(KRON) — “Why not use the supply that we already have, you know?” said Pat Cochran. “If you’re going to have this many empty homes, we gotta use what we already have.”
Cochran is the campaign coordinator for the Empty Homes Tax, a tax measure aimed to encourage investors to rent out their vacant units they would otherwise hold until the market value increases. He says the campaign collected nearly 14,000 signatures, well above the 9,000 needed to appear before voters in November.
“We finished nearly a month early, so we were able to get all the signatures we needed within a 15 week period,” Cochran said.
Supervisor Dean Preston, who supports the tax measure, says that if approved, the tax could make 4,500 vacant units available over a two-year period.
“It’s heartbreaking to see perfectly good homes being held vacant while we have a huge crisis on affordable housing and huge crisis on homelessness in the city,” Preston said. “It’s just such a big disconnect there, so what this will do is it will just change that business practice that a lot of those businesses use of emptying out buildings and then just holding them vacant. Now they would pay per unit annually if they do that.”
Preston says there are nearly 40,000 vacant homes in San Francisco. While some are listed for sale or rent, January’s analyst’s report found that nearly 8,000 empty homes were those that were sold but not occupied. Preston says most of those are investment properties, owned by investors waiting for the market to increase.

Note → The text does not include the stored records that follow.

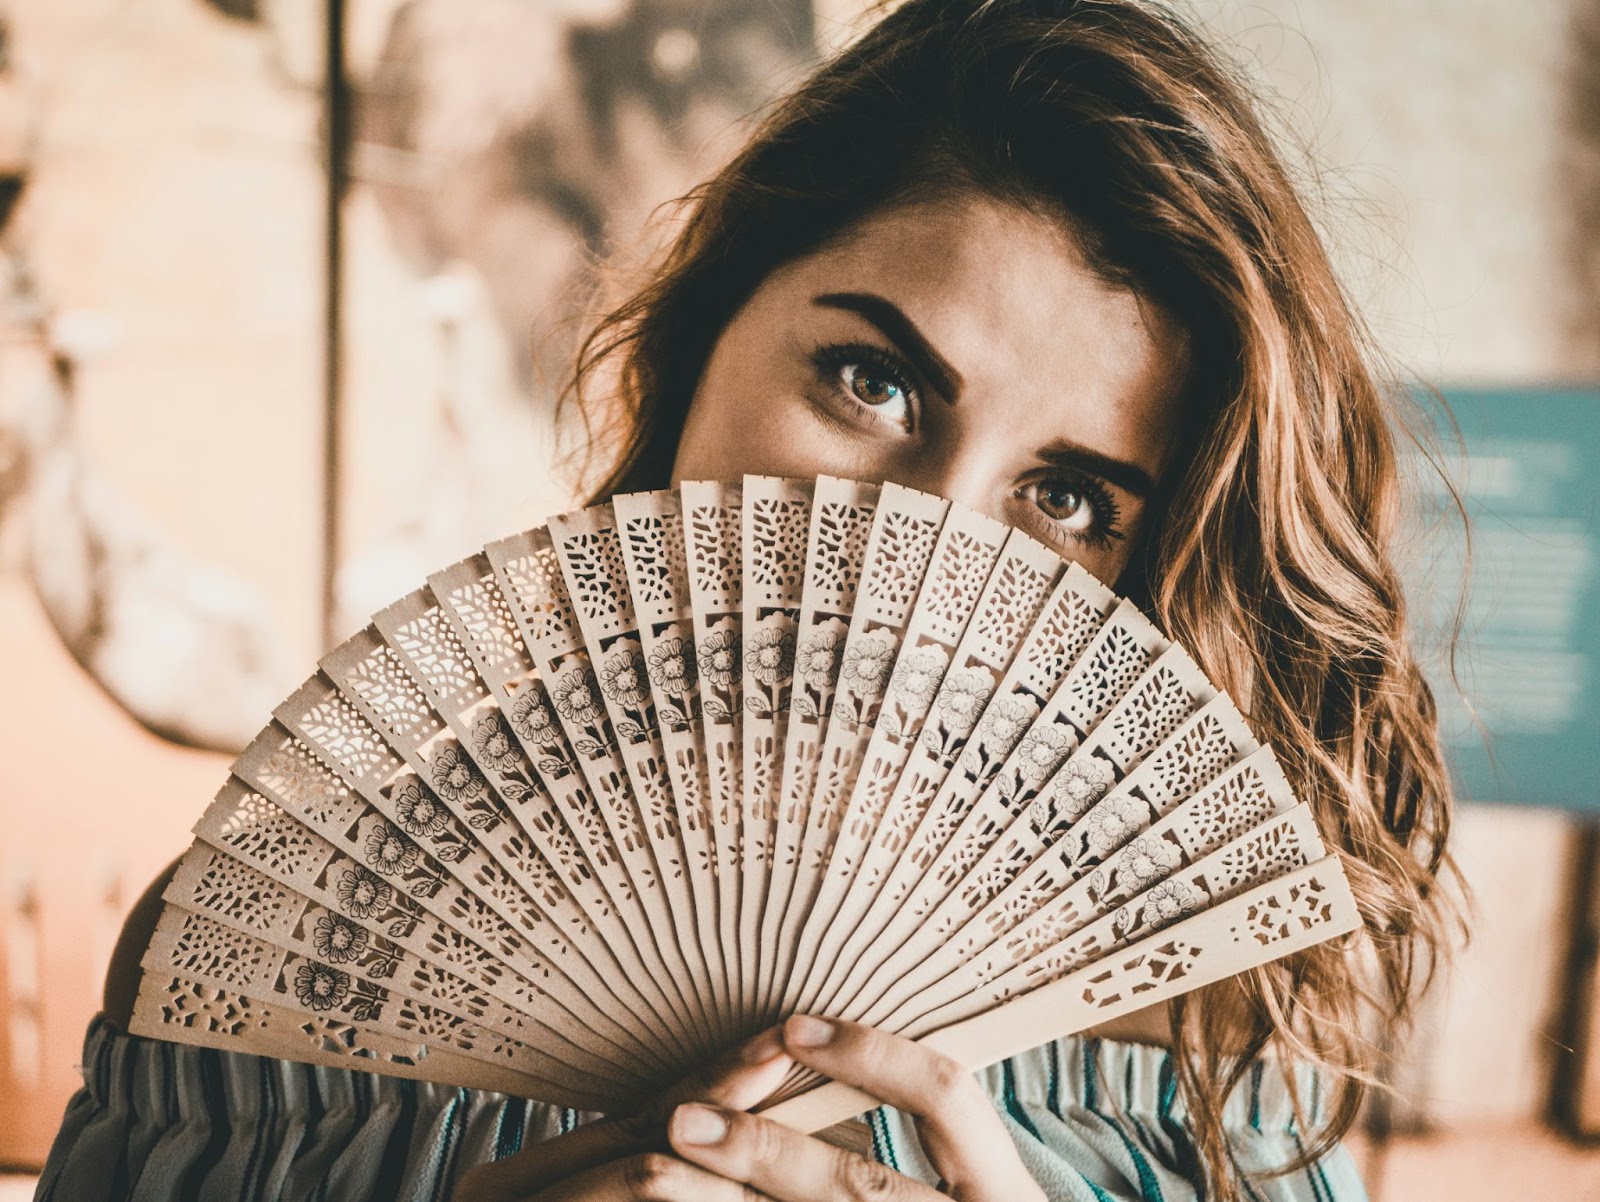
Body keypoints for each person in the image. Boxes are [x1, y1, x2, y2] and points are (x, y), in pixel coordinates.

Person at [37, 1, 1461, 1199]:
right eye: (877, 381)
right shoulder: (254, 965)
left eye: (1068, 498)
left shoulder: (1209, 1079)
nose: (922, 550)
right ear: (701, 333)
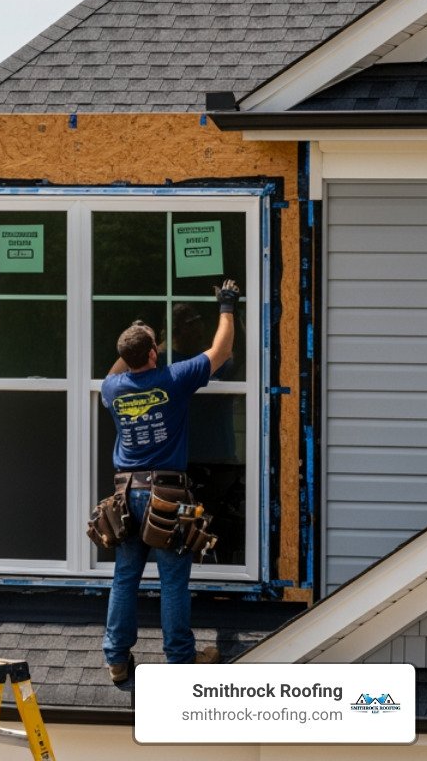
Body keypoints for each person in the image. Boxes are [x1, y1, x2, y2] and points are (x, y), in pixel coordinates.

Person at [100, 278, 240, 683]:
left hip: (126, 494)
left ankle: (117, 659)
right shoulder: (173, 379)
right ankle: (180, 659)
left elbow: (117, 367)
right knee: (173, 580)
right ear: (154, 352)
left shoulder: (114, 387)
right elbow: (221, 351)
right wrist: (227, 305)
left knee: (125, 576)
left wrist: (138, 338)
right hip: (166, 494)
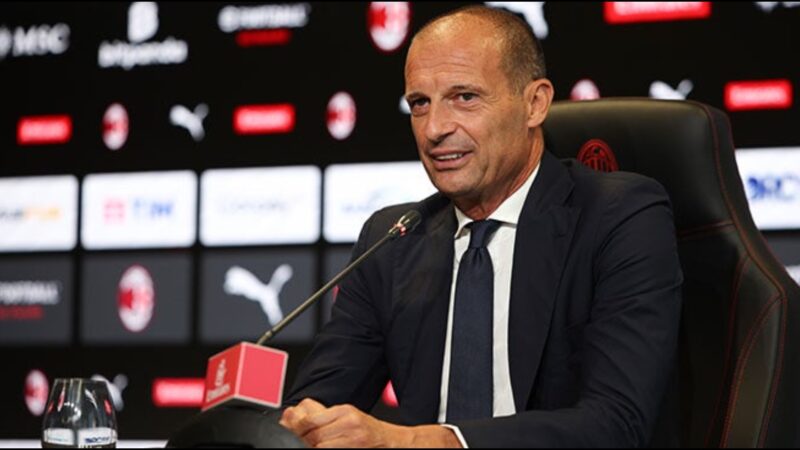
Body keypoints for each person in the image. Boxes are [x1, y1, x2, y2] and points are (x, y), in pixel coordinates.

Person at [280, 5, 682, 448]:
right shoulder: (392, 238)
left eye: (465, 97)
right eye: (419, 104)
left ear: (535, 104)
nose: (434, 129)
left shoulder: (617, 217)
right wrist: (307, 424)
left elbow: (616, 424)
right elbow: (317, 404)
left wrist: (414, 443)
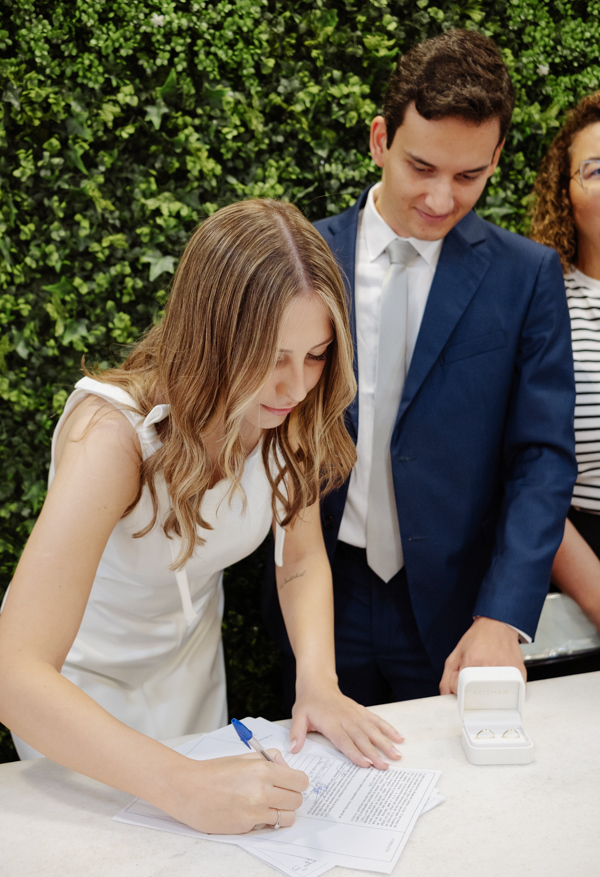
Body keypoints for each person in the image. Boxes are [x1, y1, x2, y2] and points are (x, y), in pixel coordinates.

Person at [0, 199, 403, 836]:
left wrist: (319, 682)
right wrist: (181, 784)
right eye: (271, 356)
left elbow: (299, 560)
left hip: (192, 674)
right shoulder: (112, 437)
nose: (296, 388)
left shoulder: (289, 414)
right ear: (209, 335)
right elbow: (14, 674)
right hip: (77, 694)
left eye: (316, 354)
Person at [264, 30, 577, 710]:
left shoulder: (526, 277)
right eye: (422, 167)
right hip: (319, 589)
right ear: (380, 140)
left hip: (463, 606)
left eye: (469, 177)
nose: (440, 199)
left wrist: (502, 613)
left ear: (497, 159)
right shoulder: (302, 258)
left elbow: (543, 459)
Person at [531, 92, 600, 632]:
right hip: (578, 564)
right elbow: (526, 473)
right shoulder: (540, 300)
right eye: (596, 170)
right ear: (565, 192)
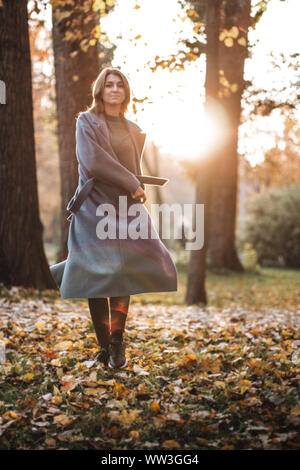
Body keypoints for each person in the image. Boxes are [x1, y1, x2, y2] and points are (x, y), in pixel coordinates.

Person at [50, 67, 177, 369]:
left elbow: (131, 167)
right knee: (95, 274)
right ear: (100, 90)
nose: (115, 89)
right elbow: (93, 161)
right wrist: (132, 182)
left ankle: (117, 343)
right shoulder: (86, 121)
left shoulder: (133, 128)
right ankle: (104, 347)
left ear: (125, 91)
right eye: (109, 84)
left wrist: (136, 189)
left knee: (122, 271)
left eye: (120, 84)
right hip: (94, 206)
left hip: (124, 207)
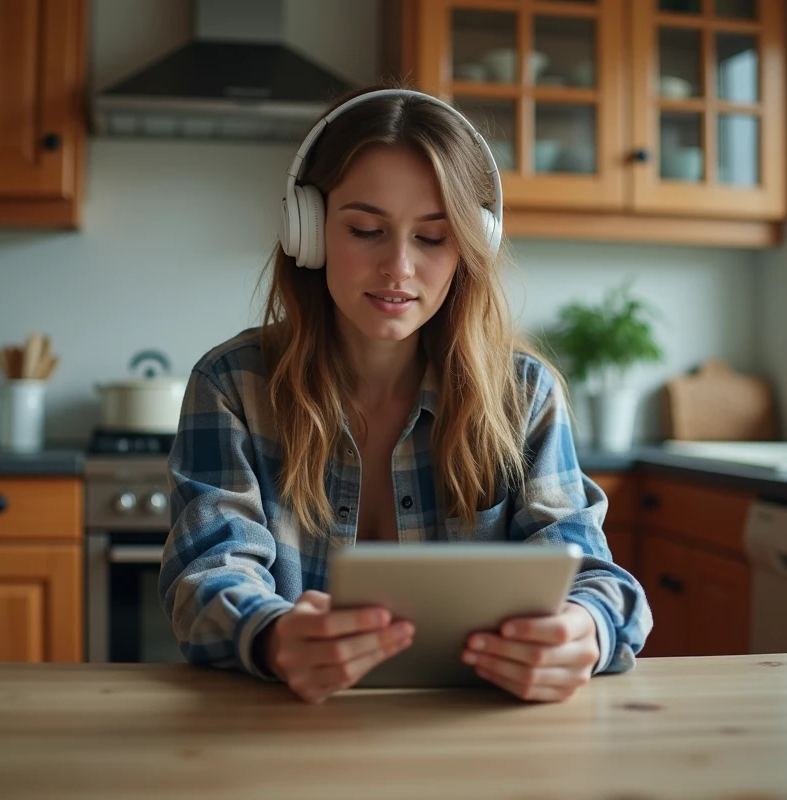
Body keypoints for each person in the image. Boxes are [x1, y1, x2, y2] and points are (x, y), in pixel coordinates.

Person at [160, 83, 652, 705]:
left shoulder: (524, 395)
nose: (398, 267)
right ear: (306, 231)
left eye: (432, 237)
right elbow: (206, 570)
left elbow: (594, 578)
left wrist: (585, 631)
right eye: (366, 229)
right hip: (286, 733)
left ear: (472, 246)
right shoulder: (232, 384)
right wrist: (273, 636)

In the first year, the proposed tax would range from $2,500 to $5,000 depending on the size of the unit. The tax would increase each year, reaching a maximum of $20,000.
Preston says the tax is projected to generate more than $38 million in annual revenue.
“The tax revenue would be split 50/50 for two purposes,” Preston said. “One is for rent subsidies for seniors and low income families, so that would be half the money. The other half of the money would go into a fund which the city could use to purchase vacant buildings and make them into affordable housing.”
Owners of vacant homes in buildings with three or more units would be subject to the tax if a unit had been vacant for more than 182 days. Single family homes and duplexes would be exempt.